Exclamation marks!!! Why is Jane Austen the only person allowed to get away with this and still be considered a good writer. Certainly narrative ingenenuity can't be her claim to fame. I have had an idea for a while to write a witty piece decrying her popularity. I wonder if Jane Austen was alive today with a room and a laptop of her own would she stay home and watch costume dramas on Saturday night? I think not!

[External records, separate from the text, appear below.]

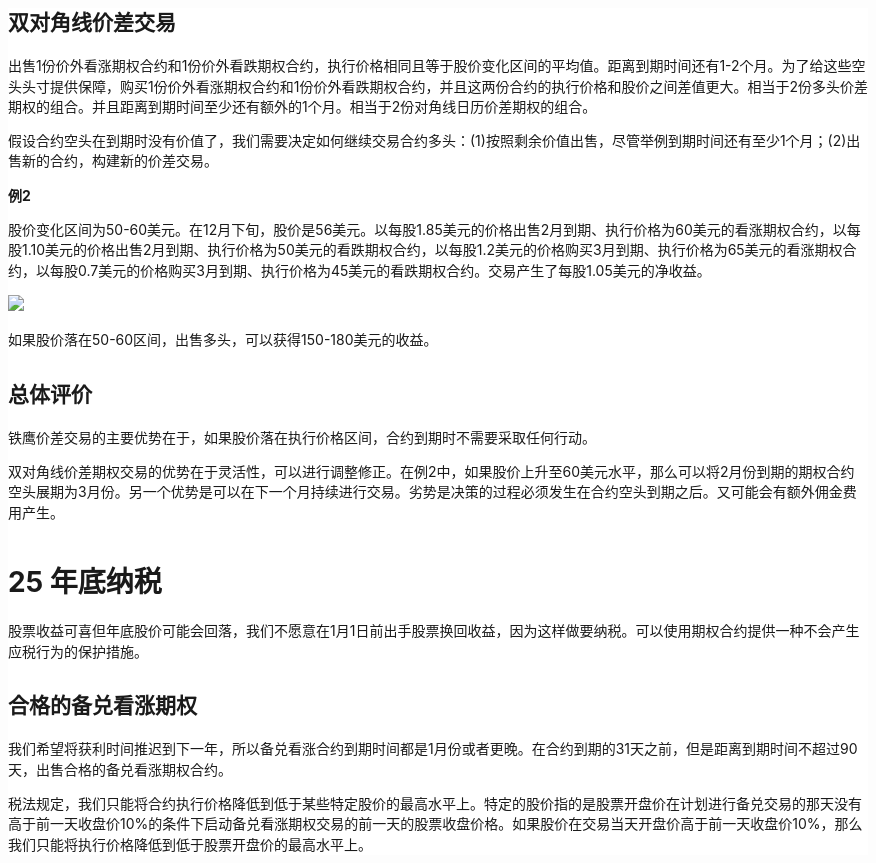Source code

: ## 双对角线价差交易

出售1份价外看涨期权合约和1份价外看跌期权合约，执行价格相同且等于股价变化区间的平均值。距离到期时间还有1-2个月。为了给这些空头头寸提供保障，购买1份价外看涨期权合约和1份价外看跌期权合约，并且这两份合约的执行价格和股价之间差值更大。相当于2份多头价差期权的组合。并且距离到期时间至少还有额外的1个月。相当于2份对角线日历价差期权的组合。

假设合约空头在到期时没有价值了，我们需要决定如何继续交易合约多头：(1)按照剩余价值出售，尽管举例到期时间还有至少1个月；(2)出售新的合约，构建新的价差交易。

**例2**

股价变化区间为50-60美元。在12月下旬，股价是56美元。以每股1.85美元的价格出售2月到期、执行价格为60美元的看涨期权合约，以每股1.10美元的价格出售2月到期、执行价格为50美元的看跌期权合约，以每股1.2美元的价格购买3月到期、执行价格为65美元的看涨期权合约，以每股0.7美元的价格购买3月到期、执行价格为45美元的看跌期权合约。交易产生了每股1.05美元的净收益。

<img src="https://i.postimg.cc/CxmNXcBH/option-24-02.png">

如果股价落在50-60区间，出售多头，可以获得150-180美元的收益。

## 总体评价

铁鹰价差交易的主要优势在于，如果股价落在执行价格区间，合约到期时不需要采取任何行动。

双对角线价差期权交易的优势在于灵活性，可以进行调整修正。在例2中，如果股价上升至60美元水平，那么可以将2月份到期的期权合约空头展期为3月份。另一个优势是可以在下一个月持续进行交易。劣势是决策的过程必须发生在合约空头到期之后。又可能会有额外佣金费用产生。



# 25 年底纳税

股票收益可喜但年底股价可能会回落，我们不愿意在1月1日前出手股票换回收益，因为这样做要纳税。可以使用期权合约提供一种不会产生应税行为的保护措施。

## 合格的备兑看涨期权

我们希望将获利时间推迟到下一年，所以备兑看涨合约到期时间都是1月份或者更晚。在合约到期的31天之前，但是距离到期时间不超过90天，出售合格的备兑看涨期权合约。

税法规定，我们只能将合约执行价格降低到低于某些特定股价的最高水平上。特定的股价指的是股票开盘价在计划进行备兑交易的那天没有高于前一天收盘价10%的条件下启动备兑看涨期权交易的前一天的股票收盘价格。如果股价在交易当天开盘价高于前一天收盘价10%，那么我们只能将执行价格降低到低于股票开盘价的最高水平上。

I have just finished Dissection by Jacinta O'Halloran. It drew me in. Her writing is very Chekhovian - beautifully observed ordinariness. The main character is a doctor charged with negligence and tapped in a depression. The blurb praised her "stoicism" and while there's stoicism there for sure there's also an estrangement from her husband and her children. Jacinta is admirable in the understated way she reveals this estrangement. But what struck me most was her character's passivity. Having lost all confidence she is passive in the face of her husband's infidelity and the defence of her negligence claim. At first I found the 43 year old with the lines in the mirror a little cliched and depressing but it was honestly observed. There's a moment where she accedes to her husband's lust for another woman that is very bittersweet. I wonder about this bittersweetness. Is it inevitable? I feel as I crawl along these early years of my forties a loss of sweetness and I want it back really. Could this be something to write about - this longing for sweetness? I would like to read a book like this. Perhaps it could be linked to the trip around australia idea. I'd like it not to be particularly romantic but to be infused with a love of humanity.